THE NEW EQUESTRIAN ECONOMY
The entire equine industry has undergone considerable shifting in recent years. Riding and horse ownership has become too costly for many. Those who do continue to ride often do not invest in regular lessons, and some may simply think they do not need consistent instruction. It seems as though patient training over years and long-term goals have given way to short workshops and clinics, online seminars and video instruction. This conveniently allows online marketing and potentially lucrative opportunities for building a fan-base well beyond the local area instructors and trainers usually tap. High-tech tools for equestrian education are indeed marvelous, but they are meant to be in support of and not a replacement for the amount of time it takes to learn how to ride and train horses well.
This new economy has also given rise to opinions and methods that often pit one person’s version of training against another. Well-known methods are copied, then individualized and branded with a new twist. While not all of these techniques are necessarily bad, it is possible that some have contributed to a contentious and divisive atmosphere for both competitive and recreational riders.

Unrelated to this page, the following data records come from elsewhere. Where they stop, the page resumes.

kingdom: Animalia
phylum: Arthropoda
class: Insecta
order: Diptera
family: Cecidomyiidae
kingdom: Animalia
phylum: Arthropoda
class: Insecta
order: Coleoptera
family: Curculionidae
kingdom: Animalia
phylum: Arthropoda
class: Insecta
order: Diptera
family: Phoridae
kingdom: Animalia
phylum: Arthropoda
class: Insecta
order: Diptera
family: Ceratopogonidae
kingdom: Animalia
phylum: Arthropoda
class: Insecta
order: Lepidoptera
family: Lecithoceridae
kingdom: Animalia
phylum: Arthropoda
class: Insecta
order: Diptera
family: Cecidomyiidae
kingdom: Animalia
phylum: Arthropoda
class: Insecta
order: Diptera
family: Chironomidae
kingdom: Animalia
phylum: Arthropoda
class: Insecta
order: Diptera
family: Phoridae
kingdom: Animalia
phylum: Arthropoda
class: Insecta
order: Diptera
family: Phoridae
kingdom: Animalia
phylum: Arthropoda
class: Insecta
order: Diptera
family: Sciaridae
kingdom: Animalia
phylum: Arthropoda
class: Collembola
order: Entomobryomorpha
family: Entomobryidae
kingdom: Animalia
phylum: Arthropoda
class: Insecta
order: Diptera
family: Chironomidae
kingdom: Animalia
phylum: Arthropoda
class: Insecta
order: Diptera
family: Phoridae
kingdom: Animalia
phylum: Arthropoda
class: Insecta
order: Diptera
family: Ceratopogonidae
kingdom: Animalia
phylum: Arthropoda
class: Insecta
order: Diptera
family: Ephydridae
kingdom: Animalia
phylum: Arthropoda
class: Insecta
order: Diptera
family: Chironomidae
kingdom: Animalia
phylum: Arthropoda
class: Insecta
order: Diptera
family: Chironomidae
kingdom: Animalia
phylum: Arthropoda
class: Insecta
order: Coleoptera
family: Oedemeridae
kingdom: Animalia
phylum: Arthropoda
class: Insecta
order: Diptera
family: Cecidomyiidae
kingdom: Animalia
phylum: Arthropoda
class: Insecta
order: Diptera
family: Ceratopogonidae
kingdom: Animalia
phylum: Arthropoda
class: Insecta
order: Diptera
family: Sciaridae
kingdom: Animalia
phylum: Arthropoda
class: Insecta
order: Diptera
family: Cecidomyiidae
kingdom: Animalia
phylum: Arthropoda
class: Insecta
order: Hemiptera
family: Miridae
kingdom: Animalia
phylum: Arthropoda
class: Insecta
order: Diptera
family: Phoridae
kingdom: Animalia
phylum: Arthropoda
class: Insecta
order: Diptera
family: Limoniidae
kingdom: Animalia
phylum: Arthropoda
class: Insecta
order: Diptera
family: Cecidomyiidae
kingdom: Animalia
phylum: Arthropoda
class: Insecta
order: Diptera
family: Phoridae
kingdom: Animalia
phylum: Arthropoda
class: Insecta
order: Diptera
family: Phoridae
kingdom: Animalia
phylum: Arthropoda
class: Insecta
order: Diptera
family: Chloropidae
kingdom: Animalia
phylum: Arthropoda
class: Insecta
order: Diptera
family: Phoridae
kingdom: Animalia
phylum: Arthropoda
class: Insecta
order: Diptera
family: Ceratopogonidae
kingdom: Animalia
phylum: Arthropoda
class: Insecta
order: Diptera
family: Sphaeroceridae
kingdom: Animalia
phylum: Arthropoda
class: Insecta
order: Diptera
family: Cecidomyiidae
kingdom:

One of our goals is to have riders learn to look carefully at their chosen disciplines and training methods. Decide for yourself if what you are doing to and with your horse is really in his best interest. Be discerning and cautious when exploring trainers and trends that deviate from common sense and classical training and handling. Claims of humane treatment may be made but not necessarily practiced. Some individuals may have little, if any, actual training experience, or training experiences that are not applicable to horses and disciplines outside of their scope of knowledge and ability.